**JOB**:
An exact copy of the records below is required, and it must contain no pictures.

[Dataset excerpts]
______

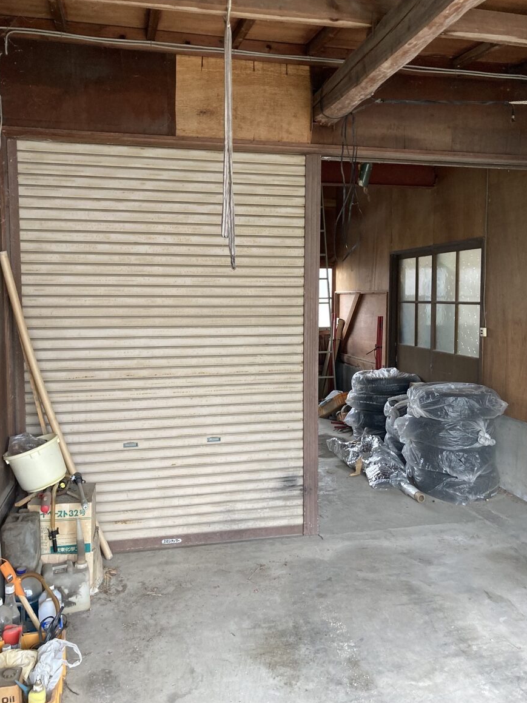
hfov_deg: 48.2
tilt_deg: -3.3
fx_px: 589
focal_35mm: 29
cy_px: 345
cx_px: 270
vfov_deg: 61.7
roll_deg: +0.3
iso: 100
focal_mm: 3.99
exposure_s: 1/60
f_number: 1.8
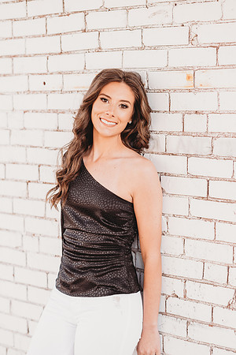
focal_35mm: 85
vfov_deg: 23.9
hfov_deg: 16.1
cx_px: 118
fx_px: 836
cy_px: 178
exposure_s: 1/250
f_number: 2.5
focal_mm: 85
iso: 100
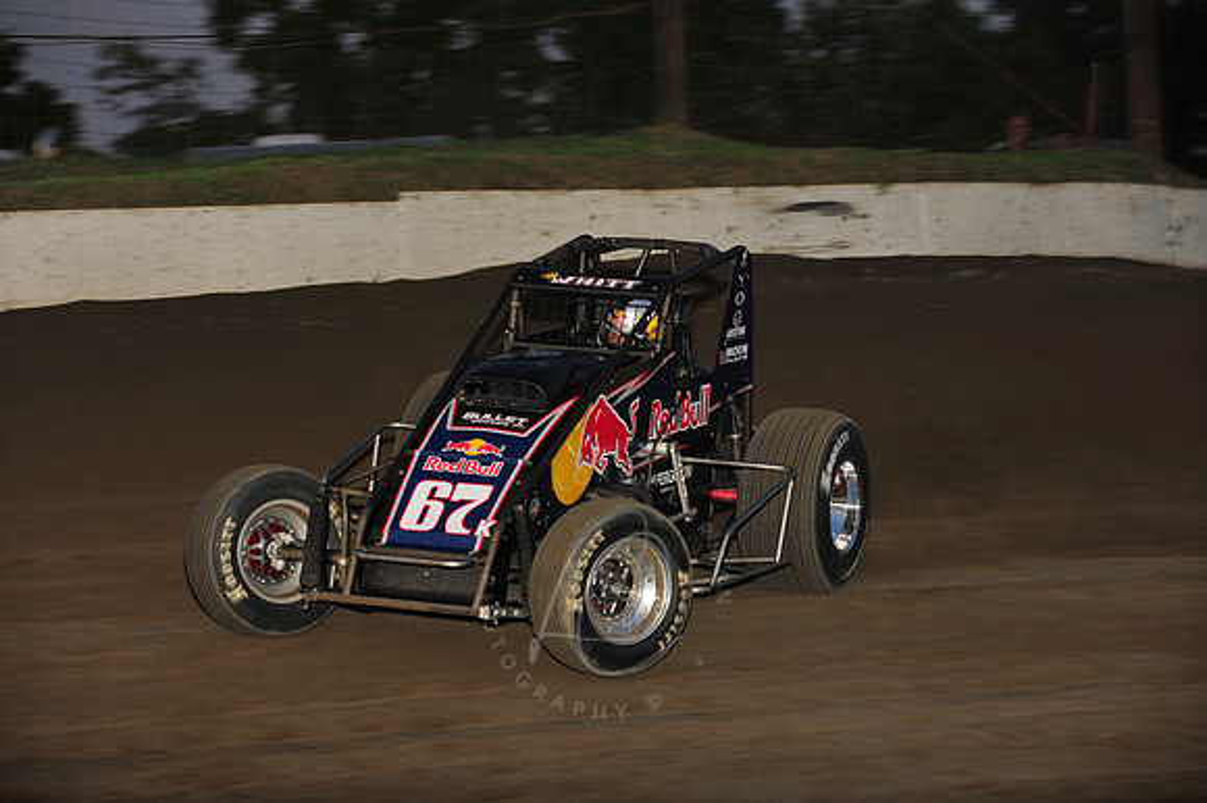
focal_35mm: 145
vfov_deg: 9.5
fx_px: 4859
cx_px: 604
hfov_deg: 14.2
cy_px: 402
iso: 800
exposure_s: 1/320
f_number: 7.1
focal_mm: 145
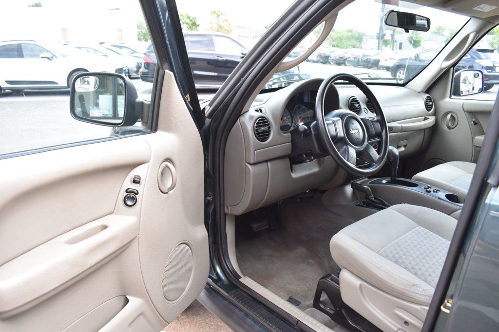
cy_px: 166
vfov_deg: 47.9
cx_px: 250
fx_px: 374
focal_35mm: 27
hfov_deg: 67.4
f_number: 5.6
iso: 400
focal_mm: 18
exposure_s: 1/125
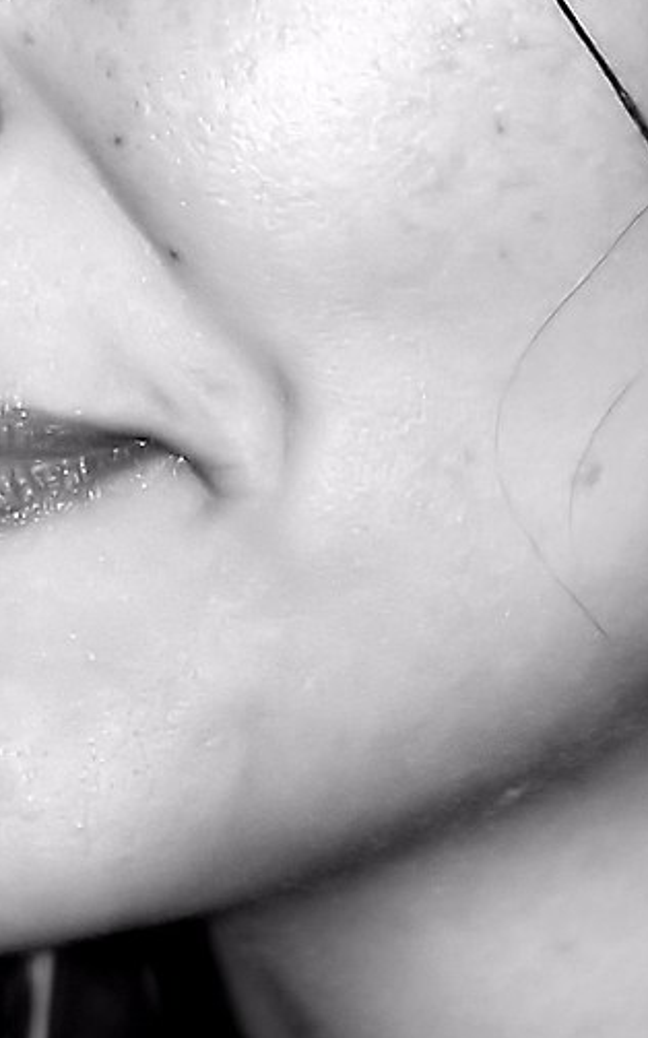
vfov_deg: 1.9
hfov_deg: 1.2
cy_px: 217
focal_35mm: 1095
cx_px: 219
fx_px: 30967
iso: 200
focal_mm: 150
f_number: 4.5
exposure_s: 1/60
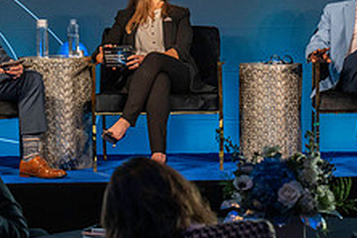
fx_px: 1666
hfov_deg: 12.2
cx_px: 300
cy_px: 94
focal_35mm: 168
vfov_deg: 8.2
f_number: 4.5
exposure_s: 1/200
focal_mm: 63
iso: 4000
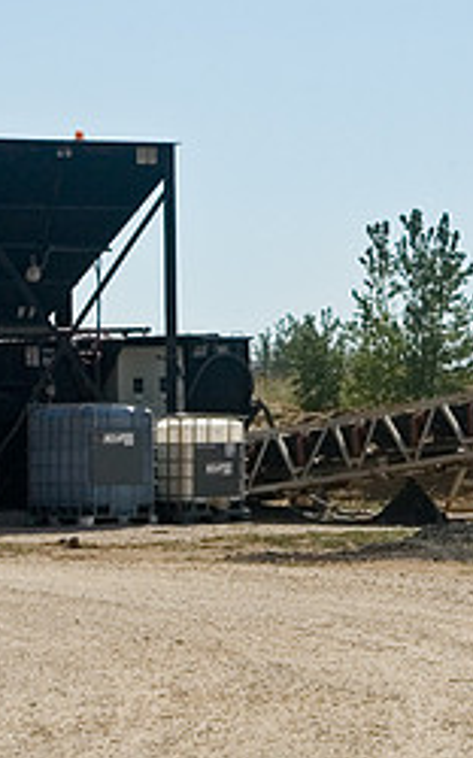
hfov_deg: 5.7
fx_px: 4753
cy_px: 309
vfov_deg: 9.1
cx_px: 594
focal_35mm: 230
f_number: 16
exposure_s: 1/80
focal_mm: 65
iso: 200
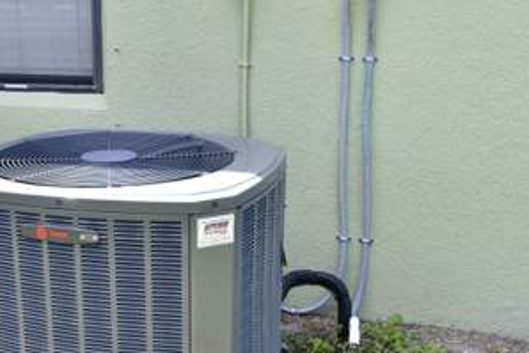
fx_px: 853
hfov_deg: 33.5
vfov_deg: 23.2
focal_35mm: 58
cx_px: 107
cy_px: 252
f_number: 6.3
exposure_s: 1/160
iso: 100
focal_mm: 24
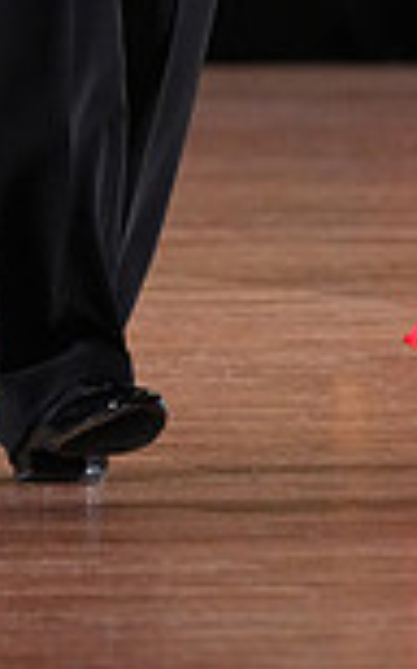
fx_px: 14009
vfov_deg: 2.7
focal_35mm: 769
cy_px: -504
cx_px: 467
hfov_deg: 1.7
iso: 6400
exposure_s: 1/400
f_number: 5
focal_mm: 200
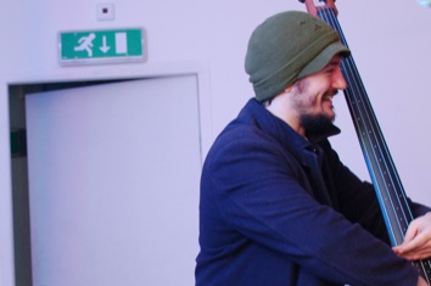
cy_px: 232
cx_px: 97
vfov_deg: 14.3
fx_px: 1135
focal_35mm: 95
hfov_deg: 21.3
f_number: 4.5
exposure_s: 1/80
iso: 800
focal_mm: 35
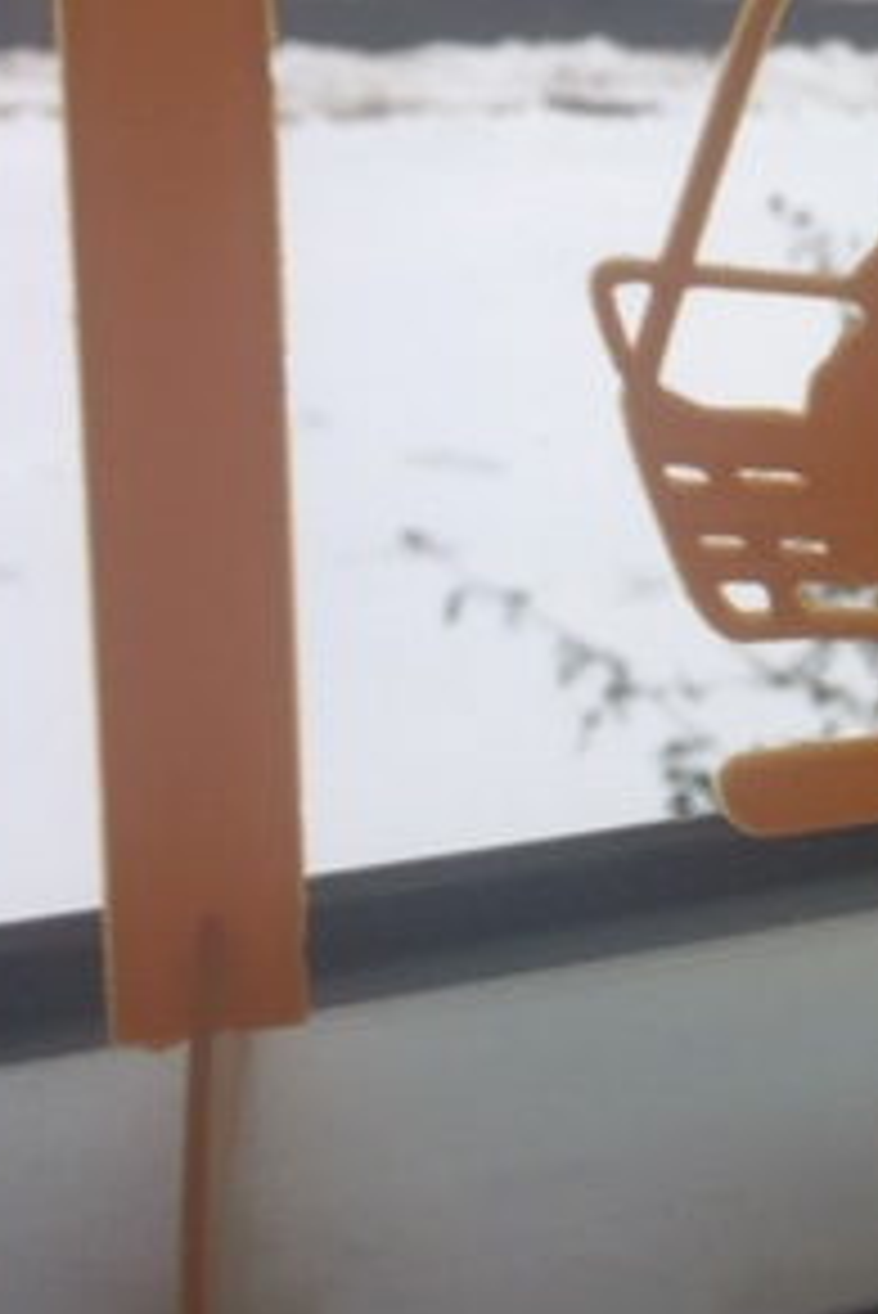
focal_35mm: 66
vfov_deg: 30.1
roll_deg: -3.3
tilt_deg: -13.2
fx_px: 2411
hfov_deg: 19.3
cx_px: 1090
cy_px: 356
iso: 32
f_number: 2.2
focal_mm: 4.15
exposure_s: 1/860
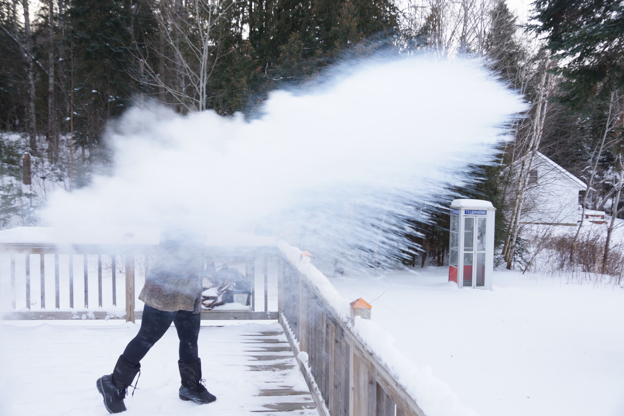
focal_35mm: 33
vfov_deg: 40.0
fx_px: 572
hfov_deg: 57.2
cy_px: 208
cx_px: 312
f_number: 4.5
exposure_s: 1/100
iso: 100
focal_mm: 22
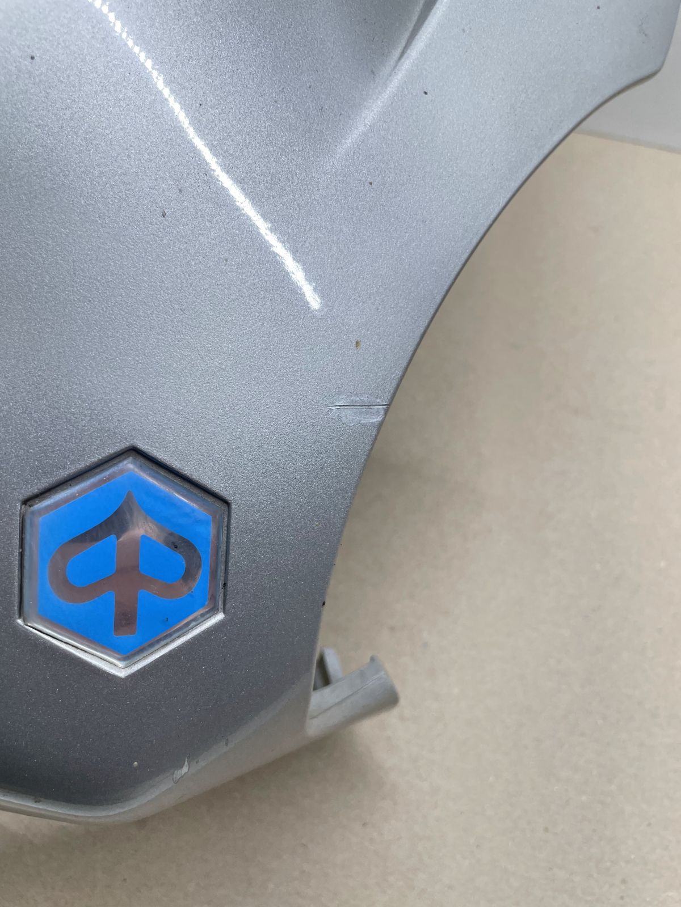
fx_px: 682
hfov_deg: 53.1
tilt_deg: -58.6
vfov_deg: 67.3
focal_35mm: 26
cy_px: 454
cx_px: 340
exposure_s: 1/100
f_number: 1.6
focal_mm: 4.2
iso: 64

______

**EXERCISE RESPONSE**:
hfov_deg: 48.2
tilt_deg: -3.3
fx_px: 589
focal_35mm: 29
cy_px: 345
cx_px: 270
vfov_deg: 61.7
roll_deg: +0.3
iso: 100
focal_mm: 3.99
exposure_s: 1/60
f_number: 1.8
focal_35mm: 85
vfov_deg: 23.9
hfov_deg: 16.1
cx_px: 118
fx_px: 836
cy_px: 178
exposure_s: 1/250
f_number: 2.5
focal_mm: 85
iso: 100
focal_35mm: 145
vfov_deg: 9.5
fx_px: 4859
cx_px: 604
hfov_deg: 14.2
cy_px: 402
iso: 800
exposure_s: 1/320
f_number: 7.1
focal_mm: 145
cy_px: 166
vfov_deg: 47.9
cx_px: 250
fx_px: 374
focal_35mm: 27
hfov_deg: 67.4
f_number: 5.6
iso: 400
focal_mm: 18
exposure_s: 1/125
vfov_deg: 1.9
hfov_deg: 1.2
cy_px: 217
focal_35mm: 1095
cx_px: 219
fx_px: 30967
iso: 200
focal_mm: 150
f_number: 4.5
exposure_s: 1/60
fx_px: 1666
hfov_deg: 12.2
cx_px: 300
cy_px: 94
focal_35mm: 168
vfov_deg: 8.2
f_number: 4.5
exposure_s: 1/200
focal_mm: 63
iso: 4000
hfov_deg: 5.7
fx_px: 4753
cy_px: 309
vfov_deg: 9.1
cx_px: 594
focal_35mm: 230
f_number: 16
exposure_s: 1/80
focal_mm: 65
iso: 200
fx_px: 853
hfov_deg: 33.5
vfov_deg: 23.2
focal_35mm: 58
cx_px: 107
cy_px: 252
f_number: 6.3
exposure_s: 1/160
iso: 100
focal_mm: 24
fx_px: 14009
vfov_deg: 2.7
focal_35mm: 769
cy_px: -504
cx_px: 467
hfov_deg: 1.7
iso: 6400
exposure_s: 1/400
f_number: 5
focal_mm: 200
cy_px: 232
cx_px: 97
vfov_deg: 14.3
fx_px: 1135
focal_35mm: 95
hfov_deg: 21.3
f_number: 4.5
exposure_s: 1/80
iso: 800
focal_mm: 35
focal_35mm: 66
vfov_deg: 30.1
roll_deg: -3.3
tilt_deg: -13.2
fx_px: 2411
hfov_deg: 19.3
cx_px: 1090
cy_px: 356
iso: 32
f_number: 2.2
focal_mm: 4.15
exposure_s: 1/860
focal_35mm: 33
vfov_deg: 40.0
fx_px: 572
hfov_deg: 57.2
cy_px: 208
cx_px: 312
f_number: 4.5
exposure_s: 1/100
iso: 100
focal_mm: 22
fx_px: 682
hfov_deg: 53.1
tilt_deg: -58.6
vfov_deg: 67.3
focal_35mm: 26
cy_px: 454
cx_px: 340
exposure_s: 1/100
f_number: 1.6
focal_mm: 4.2
iso: 64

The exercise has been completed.